**TASK:** Word for word, transcribe the lines below and drop the pictures.

· · · · · · ·

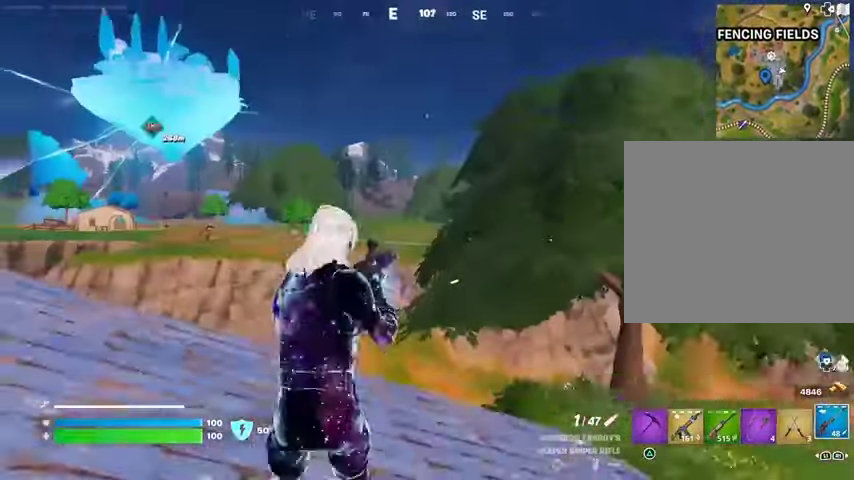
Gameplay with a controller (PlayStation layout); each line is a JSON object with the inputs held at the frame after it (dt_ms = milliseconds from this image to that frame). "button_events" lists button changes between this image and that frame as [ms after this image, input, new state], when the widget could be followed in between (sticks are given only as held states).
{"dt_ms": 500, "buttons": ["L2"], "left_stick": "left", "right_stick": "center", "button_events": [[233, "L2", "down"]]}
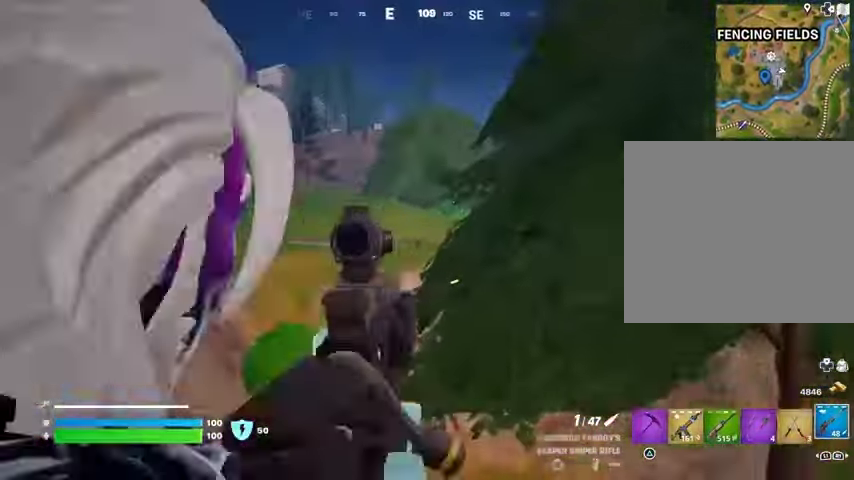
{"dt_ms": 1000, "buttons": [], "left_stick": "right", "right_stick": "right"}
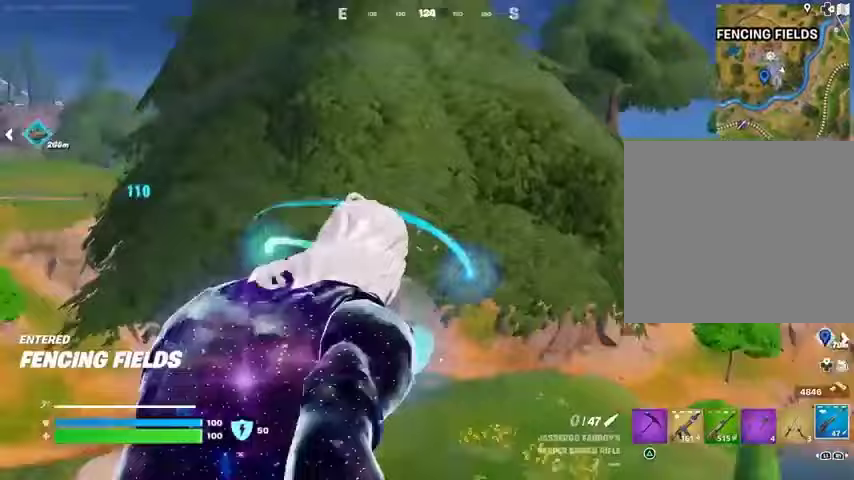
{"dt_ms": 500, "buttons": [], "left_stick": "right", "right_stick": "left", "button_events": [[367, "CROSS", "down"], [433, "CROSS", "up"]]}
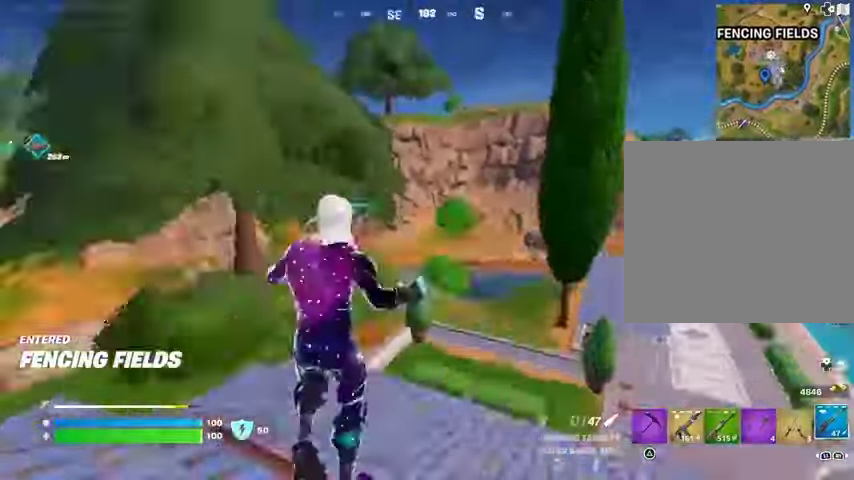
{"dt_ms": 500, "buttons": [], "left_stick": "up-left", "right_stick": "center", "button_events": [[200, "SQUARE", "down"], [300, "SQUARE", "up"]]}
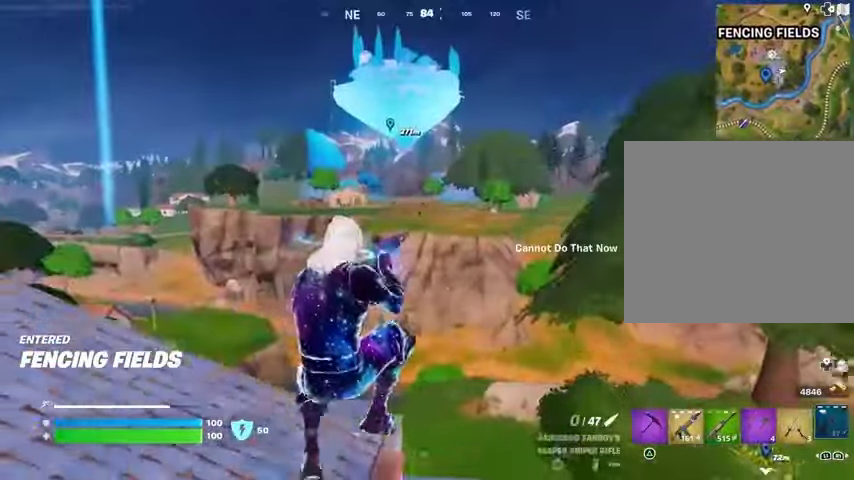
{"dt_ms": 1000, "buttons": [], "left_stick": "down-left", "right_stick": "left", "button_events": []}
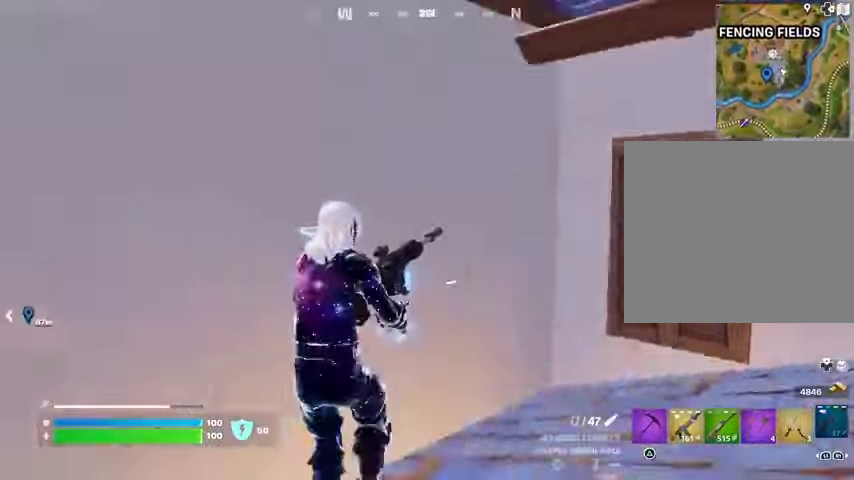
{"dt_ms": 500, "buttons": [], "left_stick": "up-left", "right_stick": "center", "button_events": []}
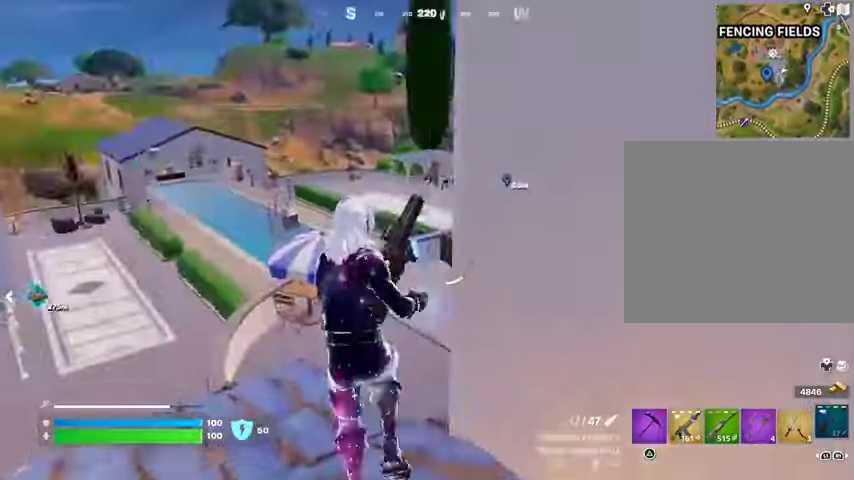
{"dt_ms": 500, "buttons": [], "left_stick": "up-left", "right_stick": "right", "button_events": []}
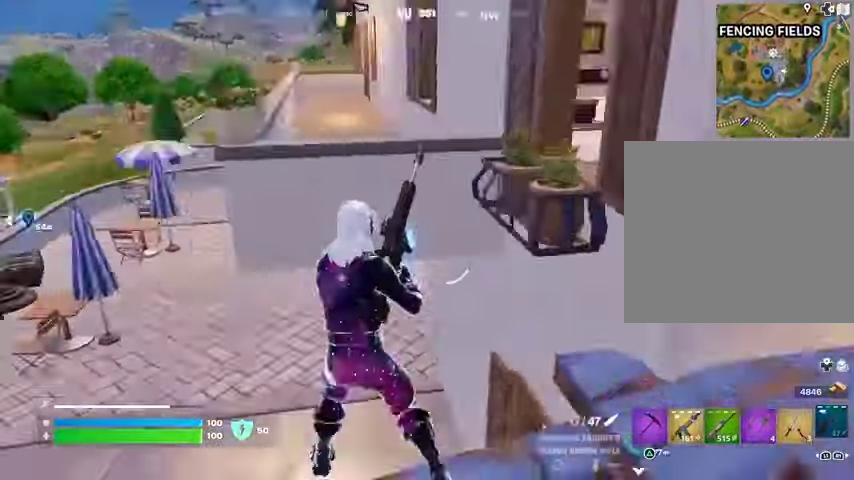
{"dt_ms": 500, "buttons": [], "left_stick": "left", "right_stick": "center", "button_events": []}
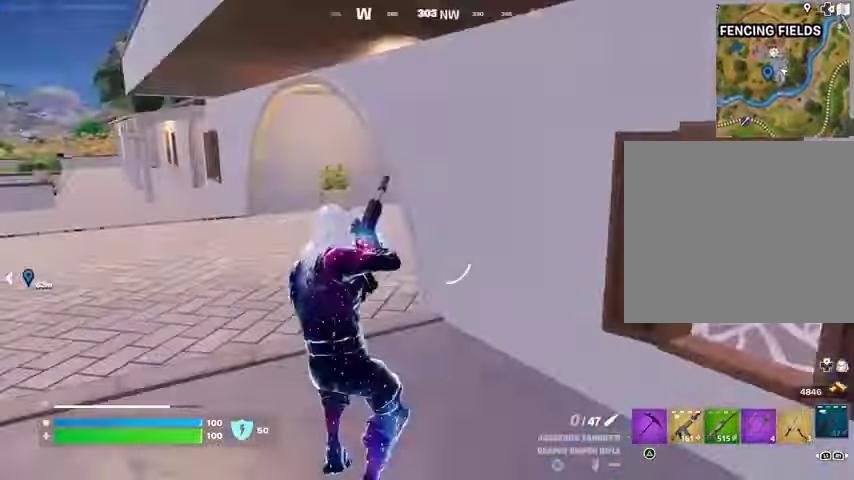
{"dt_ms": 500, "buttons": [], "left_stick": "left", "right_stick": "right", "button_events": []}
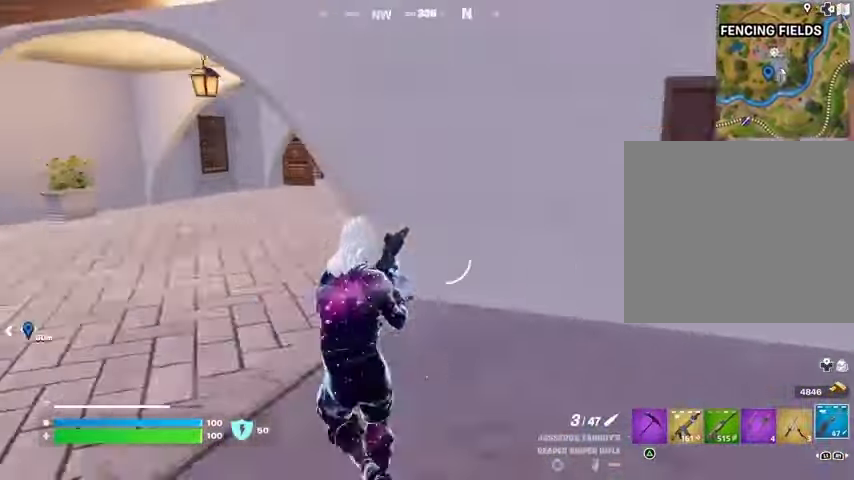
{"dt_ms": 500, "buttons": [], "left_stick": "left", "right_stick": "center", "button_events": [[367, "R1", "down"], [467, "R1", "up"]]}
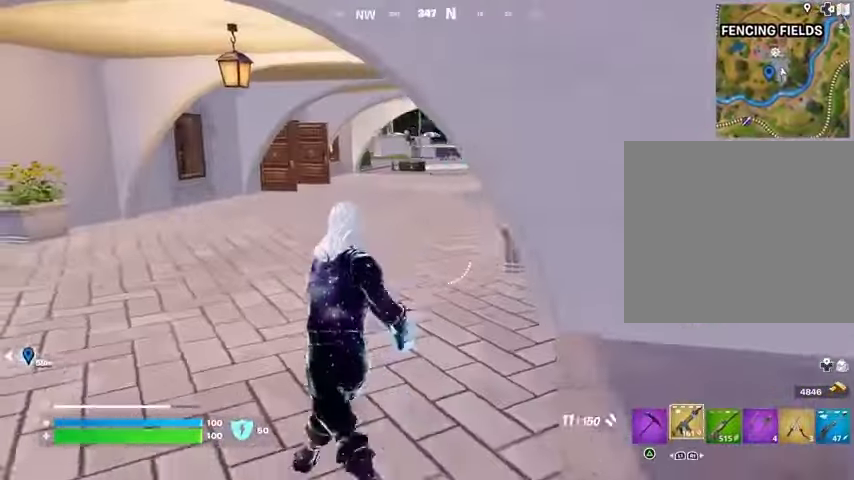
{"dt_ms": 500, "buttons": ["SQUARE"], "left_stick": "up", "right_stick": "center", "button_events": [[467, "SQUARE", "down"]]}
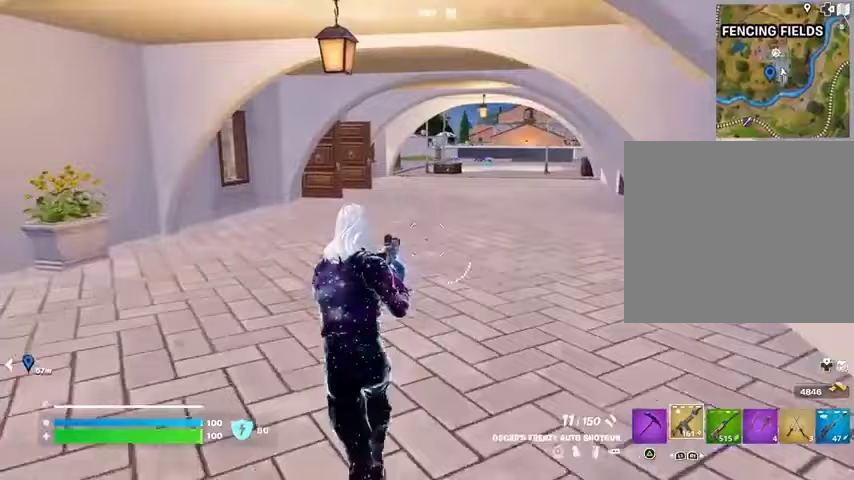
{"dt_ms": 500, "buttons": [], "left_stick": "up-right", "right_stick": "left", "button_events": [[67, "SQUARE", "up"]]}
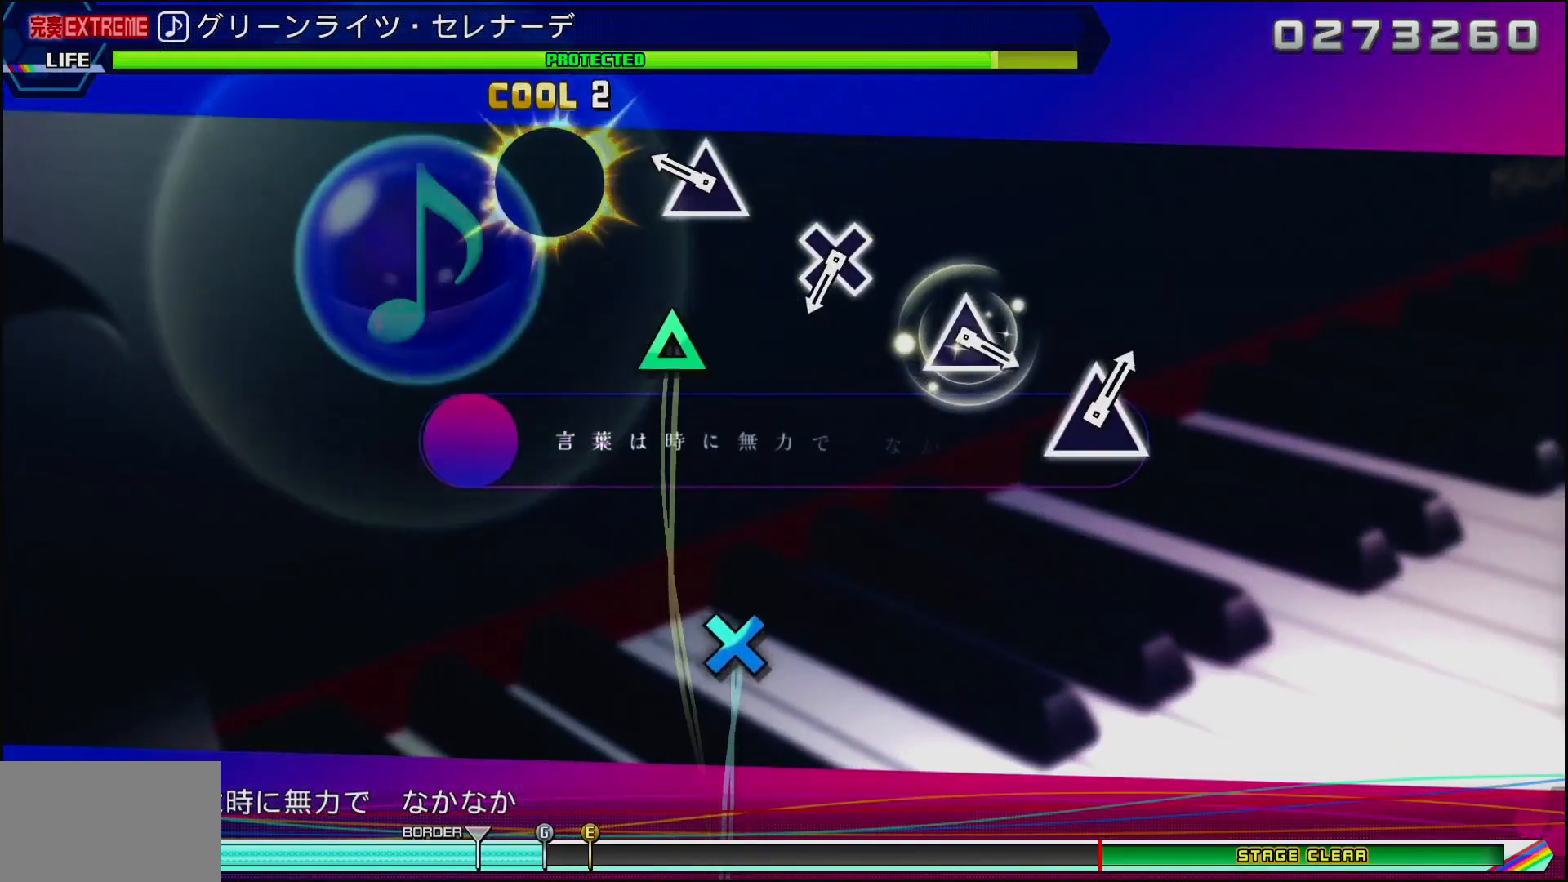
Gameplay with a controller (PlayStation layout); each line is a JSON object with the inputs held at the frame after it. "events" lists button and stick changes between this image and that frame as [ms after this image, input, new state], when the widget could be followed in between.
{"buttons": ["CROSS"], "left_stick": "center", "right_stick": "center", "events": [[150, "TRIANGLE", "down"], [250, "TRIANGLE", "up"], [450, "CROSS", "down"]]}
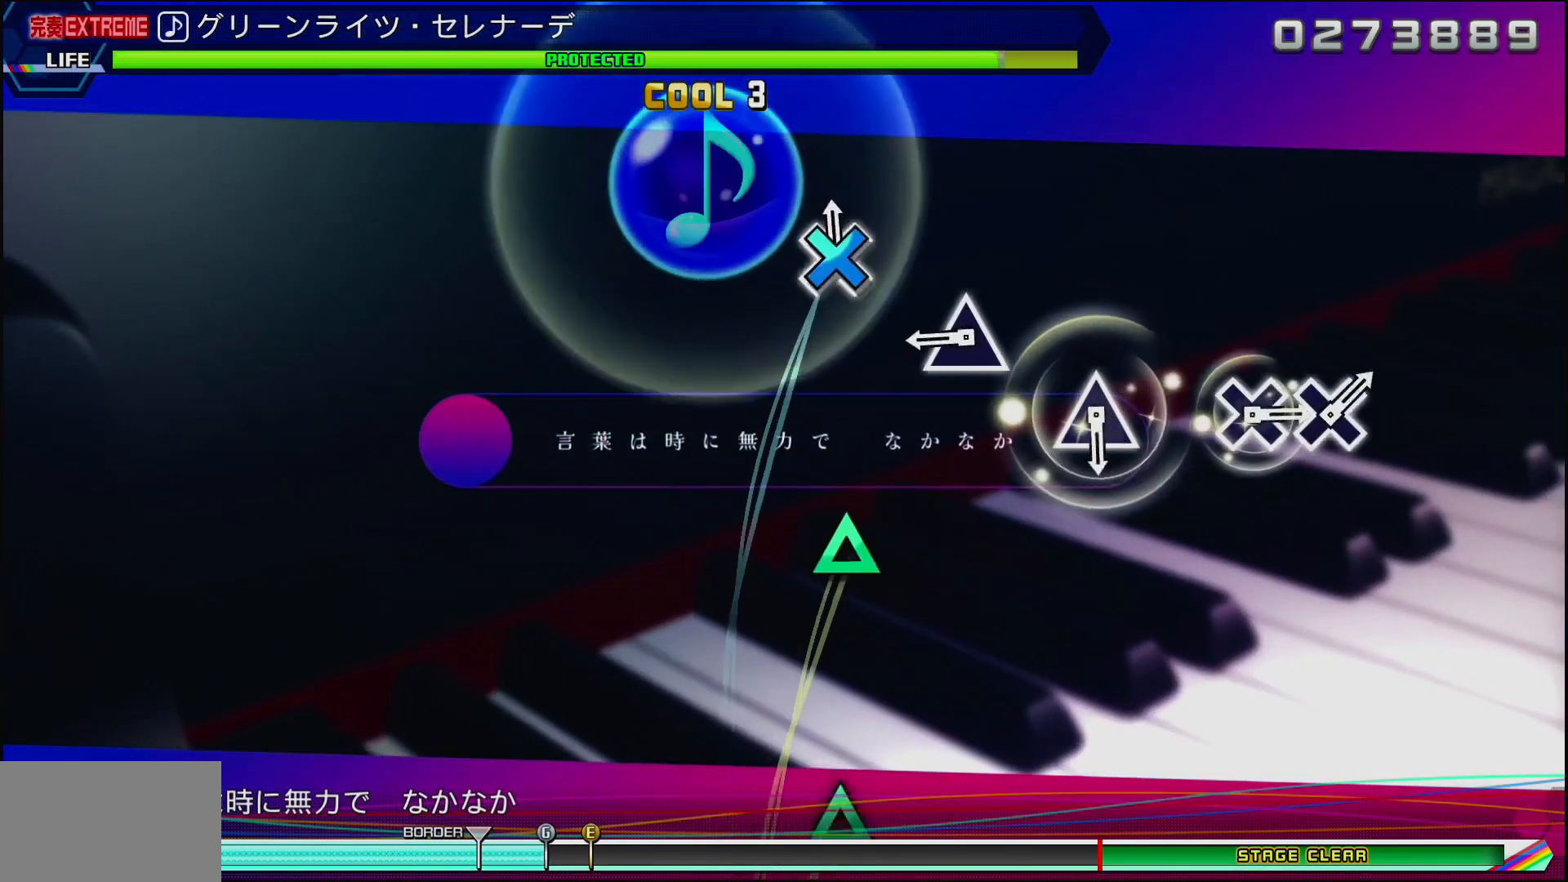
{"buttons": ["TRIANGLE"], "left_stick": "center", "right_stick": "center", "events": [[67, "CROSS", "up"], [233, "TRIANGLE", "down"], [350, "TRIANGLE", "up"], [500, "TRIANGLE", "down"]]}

· · · · · · ·

**SOLUTION FOR THIS TASK:**
Gameplay with a controller (PlayStation layout); each line is a JSON object with the inputs held at the frame after it (dt_ms = milliseconds from this image to that frame). "button_events" lists button changes between this image and that frame as [ms after this image, input, new state], when the widget could be followed in between (sticks are given only as held states).
{"dt_ms": 500, "buttons": ["L2"], "left_stick": "left", "right_stick": "center", "button_events": [[233, "L2", "down"]]}
{"dt_ms": 1000, "buttons": [], "left_stick": "right", "right_stick": "right"}
{"dt_ms": 500, "buttons": [], "left_stick": "right", "right_stick": "left", "button_events": [[367, "CROSS", "down"], [433, "CROSS", "up"]]}
{"dt_ms": 500, "buttons": [], "left_stick": "up-left", "right_stick": "center", "button_events": [[200, "SQUARE", "down"], [300, "SQUARE", "up"]]}
{"dt_ms": 1000, "buttons": [], "left_stick": "down-left", "right_stick": "left", "button_events": []}
{"dt_ms": 500, "buttons": [], "left_stick": "up-left", "right_stick": "center", "button_events": []}
{"dt_ms": 500, "buttons": [], "left_stick": "up-left", "right_stick": "right", "button_events": []}
{"dt_ms": 500, "buttons": [], "left_stick": "left", "right_stick": "center", "button_events": []}
{"dt_ms": 500, "buttons": [], "left_stick": "left", "right_stick": "right", "button_events": []}
{"dt_ms": 500, "buttons": [], "left_stick": "left", "right_stick": "center", "button_events": [[367, "R1", "down"], [467, "R1", "up"]]}
{"dt_ms": 500, "buttons": ["SQUARE"], "left_stick": "up", "right_stick": "center", "button_events": [[467, "SQUARE", "down"]]}
{"dt_ms": 500, "buttons": [], "left_stick": "up-right", "right_stick": "left", "button_events": [[67, "SQUARE", "up"]]}
Gameplay with a controller (PlayStation layout); each line is a JSON object with the inputs held at the frame after it. "events" lists button and stick changes between this image and that frame as [ms after this image, input, new state], when the widget could be followed in between.
{"buttons": ["CROSS"], "left_stick": "center", "right_stick": "center", "events": [[150, "TRIANGLE", "down"], [250, "TRIANGLE", "up"], [450, "CROSS", "down"]]}
{"buttons": ["TRIANGLE"], "left_stick": "center", "right_stick": "center", "events": [[67, "CROSS", "up"], [233, "TRIANGLE", "down"], [350, "TRIANGLE", "up"], [500, "TRIANGLE", "down"]]}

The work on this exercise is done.